Sua tarefa:
No texto sobre o mercado e a academia, quem, em geral, promovia os congressos no passado, e com que finalidade?

Sem foro, sem fôlego, sem pensamento crítico
Cabe destacar que não foi necessária qualquer conspiração para que o mercado tomasse gradualmente a academia, como vem fazendo nos últimos 60 anos. Como esclarece Shoshana Zuboff,[iv] a vigilância é uma sequela inelutável da globalização, digitalização e financeirização do capitalismo. Dados sobre qualquer objeto de interesse para a sociedade de consumo tornam-se commodities – como aconteceu com as citações acadêmicas.
Está clara agora a razão de o meu artigo de 2006 ter causado tanto desconforto entre os editores da época. Ele estava na contracorrente da globalização dos índices de desempenho acadêmico: aos olhos dos cooptados pela avaliação cientificista, a sua defesa da autonomia entre as áreas poderia prejudicar a internacionalização da nossa ciência. Naquele momento, o artigo em periódico indexado já constituía a melhor aposta em visibilizar o “impacto” da pesquisa, aferido em número de citações.
Aqui a palavra-chave é, evidentemente, ‘indexado’. A indexação de anais de congressos e livros ainda estava muito defasada, como, aliás, está até hoje. No Brasil, a multiplicação dos eventos somou-se à pressa de publicar, consagrando o capítulo de livro como um escoadouro mais visível para a pesquisa em andamento.
A própria distinção entre trabalho ‘em andamento’ e ‘concluído’ esmaeceu-se. No passado, os congressos eram, em geral, promovidos por associações científicas a fim de estimular o debate entre os pares. Constituíam, assim, os foros da discussão das pesquisas em andamento. Diferentes estágios de um trabalho eram publicados em anais de congressos até que amadurecessem o suficiente para submissão a um periódico. As adições e modificações de uma versão a outra eram, amiúde, resultantes do debate acadêmico ocorrido nesses foros. Com a multiplicação dos encontros promovidos por outros tipos de agremiações, inclusive grupos de pesquisa, esse debate dispersou-se, perdendo gradualmente o fôlego.
Outro fator que contribui para a perda de fôlego na academia é o envelhecimento e eventual desaparecimento dos herdeiros das tradições assentadas na reflexão de longo prazo. Sem mentores, a geração em formação toma como líderes pessoas eficientes, propositivas e ciosas do “impacto” da sua produção – de fato, modelares para a nova ordem do conhecimento voltada ao mercado.
Ainda outro fator a minar o fôlego das discussões acadêmicas é a desvalorização do livro impresso como síntese de resultados de pesquisa. Mais visível é uma resenha dos resultados de tamanho adequado para caber num artigo ou capítulo de livro. Além disso, o livro considerado útil à clientela do mercado da publicação acadêmica tem escoadouro garantido sob forma de e-book.

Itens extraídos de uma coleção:
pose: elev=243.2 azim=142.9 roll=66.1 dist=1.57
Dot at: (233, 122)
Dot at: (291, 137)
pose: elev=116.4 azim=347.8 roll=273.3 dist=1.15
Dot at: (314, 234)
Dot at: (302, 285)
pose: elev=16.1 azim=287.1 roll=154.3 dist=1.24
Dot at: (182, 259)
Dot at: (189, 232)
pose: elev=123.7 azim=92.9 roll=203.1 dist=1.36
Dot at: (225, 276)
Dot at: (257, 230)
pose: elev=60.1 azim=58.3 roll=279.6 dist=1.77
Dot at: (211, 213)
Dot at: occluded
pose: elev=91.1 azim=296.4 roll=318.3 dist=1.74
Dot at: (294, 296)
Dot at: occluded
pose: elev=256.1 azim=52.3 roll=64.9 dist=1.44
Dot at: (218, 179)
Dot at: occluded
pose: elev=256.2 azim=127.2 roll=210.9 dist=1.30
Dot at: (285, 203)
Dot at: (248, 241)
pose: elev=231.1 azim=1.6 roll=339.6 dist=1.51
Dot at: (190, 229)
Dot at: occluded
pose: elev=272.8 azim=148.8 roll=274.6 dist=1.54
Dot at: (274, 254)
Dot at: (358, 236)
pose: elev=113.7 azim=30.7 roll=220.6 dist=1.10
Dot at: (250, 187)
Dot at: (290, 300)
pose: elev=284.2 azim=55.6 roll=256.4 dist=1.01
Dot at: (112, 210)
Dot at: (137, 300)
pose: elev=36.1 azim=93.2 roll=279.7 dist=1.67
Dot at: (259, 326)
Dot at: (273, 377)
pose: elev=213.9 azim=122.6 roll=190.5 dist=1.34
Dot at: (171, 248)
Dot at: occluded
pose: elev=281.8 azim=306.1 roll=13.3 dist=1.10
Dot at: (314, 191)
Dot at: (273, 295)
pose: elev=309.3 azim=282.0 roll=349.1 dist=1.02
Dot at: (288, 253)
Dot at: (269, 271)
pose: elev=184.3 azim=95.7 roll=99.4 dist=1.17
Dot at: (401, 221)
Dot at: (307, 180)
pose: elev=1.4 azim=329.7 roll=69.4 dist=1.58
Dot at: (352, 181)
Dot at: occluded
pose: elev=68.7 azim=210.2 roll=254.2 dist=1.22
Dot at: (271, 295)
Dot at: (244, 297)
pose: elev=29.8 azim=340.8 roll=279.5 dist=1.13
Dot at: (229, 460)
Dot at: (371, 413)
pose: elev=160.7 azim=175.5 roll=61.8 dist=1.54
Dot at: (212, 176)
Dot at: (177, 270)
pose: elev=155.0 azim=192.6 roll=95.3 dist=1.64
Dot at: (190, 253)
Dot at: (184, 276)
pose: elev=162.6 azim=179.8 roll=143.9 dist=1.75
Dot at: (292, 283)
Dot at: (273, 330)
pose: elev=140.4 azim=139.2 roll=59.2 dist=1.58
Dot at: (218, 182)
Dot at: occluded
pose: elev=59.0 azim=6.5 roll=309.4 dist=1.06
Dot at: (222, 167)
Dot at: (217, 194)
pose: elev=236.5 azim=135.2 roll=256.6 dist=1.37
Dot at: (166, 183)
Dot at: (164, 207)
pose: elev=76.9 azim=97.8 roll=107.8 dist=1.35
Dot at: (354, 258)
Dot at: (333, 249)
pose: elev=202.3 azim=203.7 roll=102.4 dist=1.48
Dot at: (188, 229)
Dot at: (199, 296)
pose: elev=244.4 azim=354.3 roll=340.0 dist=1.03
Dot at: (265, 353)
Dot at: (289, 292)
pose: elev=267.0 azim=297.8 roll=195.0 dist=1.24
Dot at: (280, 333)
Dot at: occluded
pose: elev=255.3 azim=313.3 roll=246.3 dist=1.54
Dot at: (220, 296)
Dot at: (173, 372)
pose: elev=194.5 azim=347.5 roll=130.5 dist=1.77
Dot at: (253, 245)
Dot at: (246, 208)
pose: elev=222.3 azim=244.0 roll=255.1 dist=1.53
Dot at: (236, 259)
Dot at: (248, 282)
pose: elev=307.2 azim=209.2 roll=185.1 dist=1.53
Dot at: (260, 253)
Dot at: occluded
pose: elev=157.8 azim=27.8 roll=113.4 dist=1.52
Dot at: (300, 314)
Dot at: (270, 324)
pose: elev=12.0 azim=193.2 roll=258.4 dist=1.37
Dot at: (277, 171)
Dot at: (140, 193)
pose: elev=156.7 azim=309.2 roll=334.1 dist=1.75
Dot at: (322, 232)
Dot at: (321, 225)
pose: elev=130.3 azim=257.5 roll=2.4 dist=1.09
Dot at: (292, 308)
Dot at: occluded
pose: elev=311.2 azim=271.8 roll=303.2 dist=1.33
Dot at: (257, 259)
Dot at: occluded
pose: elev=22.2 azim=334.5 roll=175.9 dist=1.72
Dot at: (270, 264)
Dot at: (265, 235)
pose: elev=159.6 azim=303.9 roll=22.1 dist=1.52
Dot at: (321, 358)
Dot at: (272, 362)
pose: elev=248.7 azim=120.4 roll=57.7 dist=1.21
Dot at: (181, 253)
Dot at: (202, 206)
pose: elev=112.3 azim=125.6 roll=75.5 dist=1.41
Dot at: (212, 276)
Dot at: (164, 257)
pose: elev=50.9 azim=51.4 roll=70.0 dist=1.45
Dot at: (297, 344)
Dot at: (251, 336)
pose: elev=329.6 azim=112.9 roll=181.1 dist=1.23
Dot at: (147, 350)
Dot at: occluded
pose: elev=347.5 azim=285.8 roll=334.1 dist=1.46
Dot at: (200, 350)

Resultado do exercício:
Associações científicas, a fim de estimular o debate entre os pares.